Dessa ordem de processo decisório coletivo poderão participar não só os órgãos e entidades imediatamente envolvidos, mas também aqueles os interessados que atendam aos requisitos do art. 9º da Lei 9.784/1999.

Todos os órgãos e entidades deverão apresentar “documento específico sobre o tema atinente à respectiva competência” (art. 49-E), que subsidiará os debates e haverá de ser levado em conta nas respectivas deliberações.

O processo de deliberação colegiada culminará, em prazo razoável, em ata a ser assinada por todos os órgãos e entidades participantes, da qual constarão, para além do relatório e síntese, especialmente: (i) o registro “das orientações, das diretrizes, das soluções ou das propostas de atos governamentais relativos ao objeto da convocação”; (ii) posicionamento expresso dos participantes “para subsidiar futura atuação governamental em matéria idêntica ou similar” e (iii) “decisão de cada órgão ou entidade relativa à matéria sujeita à sua competência” (art. 49-G, incs. IV, V e VI).

Ou seja, haverá uma decisão positiva coletiva, em dois níveis materiais de normatividade intersubjetiva: (i) os temas gerais, que promovam uniformização sobranceira às partes, e (ii) os temas especiais, relativos à competência privativa de cada órgão ou entidade. Existirá, portanto, um ato administrativo plurissubjetivo e complexo, eis que emana de várias pessoas e pode conter múltiplos assuntos, todos enfeixados e uniformizados numa só ata-decisão, a “decisão coordenada”.

Como se constata, portanto, a decisão coordenada tem a finalidade de permitir a participação/integração de todos os interessados/legitimados na futura decisão administrativa, a fim de acelerar e conferir unidade a processos decisórios complexos, que digam respeito a mais de um órgão ou entidade administrativa federal. Por um lado, incrementa o diálogo e a participação democrática na formação dos atos administrativos; por outro, diminui os conflitos (e respectivos custos), harmonizando perspectivas e soluções consensuais.

 

[1] O Projeto de Lei refere-se à Lei italiana 241/1990, que institui a conferenza di servizi (“conferência de serviços”). Ampliar em: Maria Coeli Simões Pires, Mila Batista Leite Corrêa da Costa, Caio Barros Cordeiro e José Luiz Ferreira Cardoso, “Conferência de serviços: reflexões e perspectivas para a construção de um novo instrumento de governança democrática” (disponível em: http://www.mariacoeli.com.br/conferência-de-serviços-reflexões-e-perspectivas-para-a-construção-de-um-novo-instrumento-de-governança-democratica1/).

MATERIAL FORNECIDO:
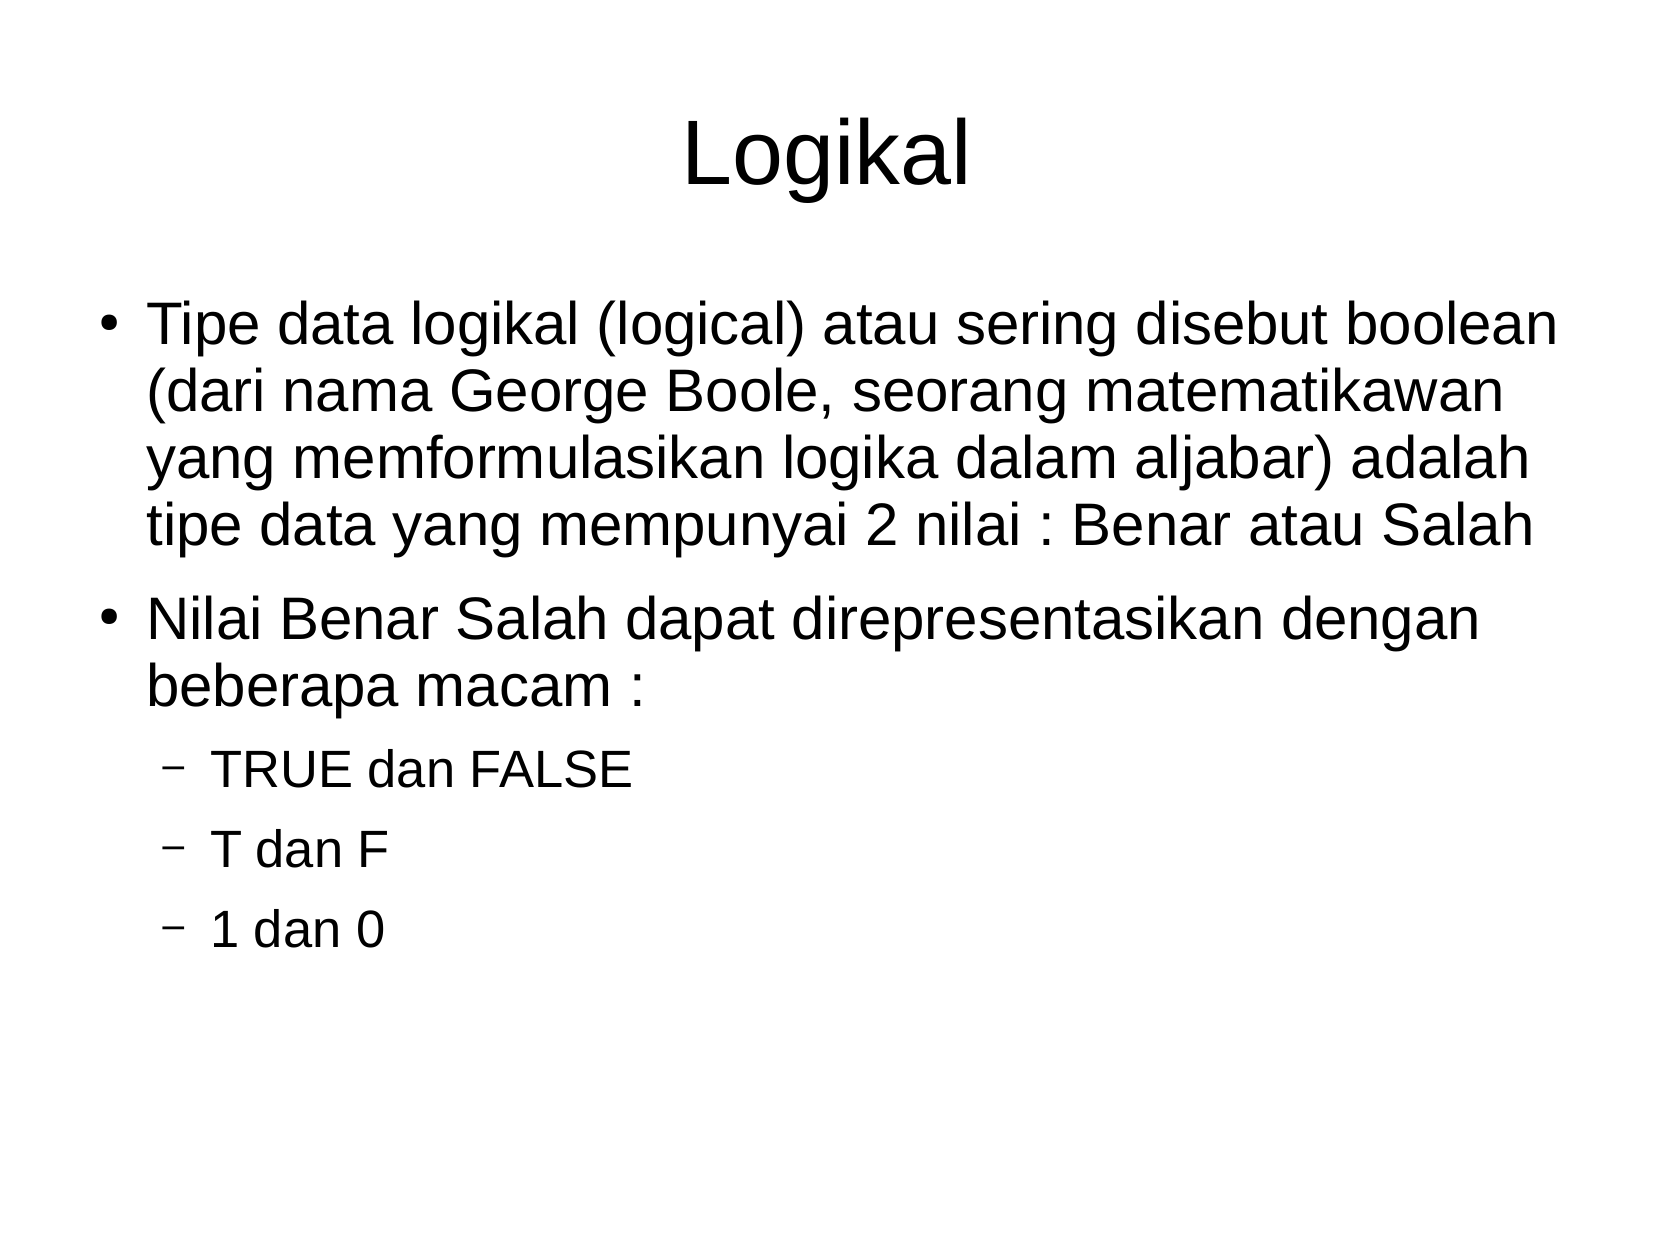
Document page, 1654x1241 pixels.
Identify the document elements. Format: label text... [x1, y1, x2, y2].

title Logikal [82, 49, 1571, 257]
list Tipe data logikal (logical) atau sering disebut boolean (dari nama George Boole, seorang matematikawan yang memformulasikan logika dalam aljabar) adalah tipe data yang mempunyai 2 nilai : Benar atau Salah Nilai Benar Salah dapat direpresentasikan dengan beberapa macam : TRUE dan FALSE T dan F 1 dan 0 [82, 290, 1571, 1010]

O QUE FAZER:
1) No trecho sobre a decisão coordenada, transforme em lista o parágrafo que começa com "O processo de deliberação colegiada culminará", mantendo os fatos principais.
2) Liste todos os autores do artigo indicado na nota [1] do trecho sobre a decisão coordenada.

RESPOSTAS:
1)
- A deliberação colegiada termina, em prazo razoável, em uma ata.
- Todos os órgãos e entidades participantes assinam a ata.
- Além do relatório e da síntese, a ata traz principalmente:
  - o registro das orientações, diretrizes, soluções ou propostas de atos do governo sobre o objeto da convocação;
  - a posição expressa dos participantes, para apoiar futura atuação do governo em assunto igual ou parecido;
  - a decisão de cada órgão ou entidade sobre o assunto da sua competência.
- Base legal: art. 49-G, incisos IV, V e VI.

2)
- Maria Coeli Simões Pires
- Mila Batista Leite Corrêa da Costa
- Caio Barros Cordeiro
- José Luiz Ferreira Cardoso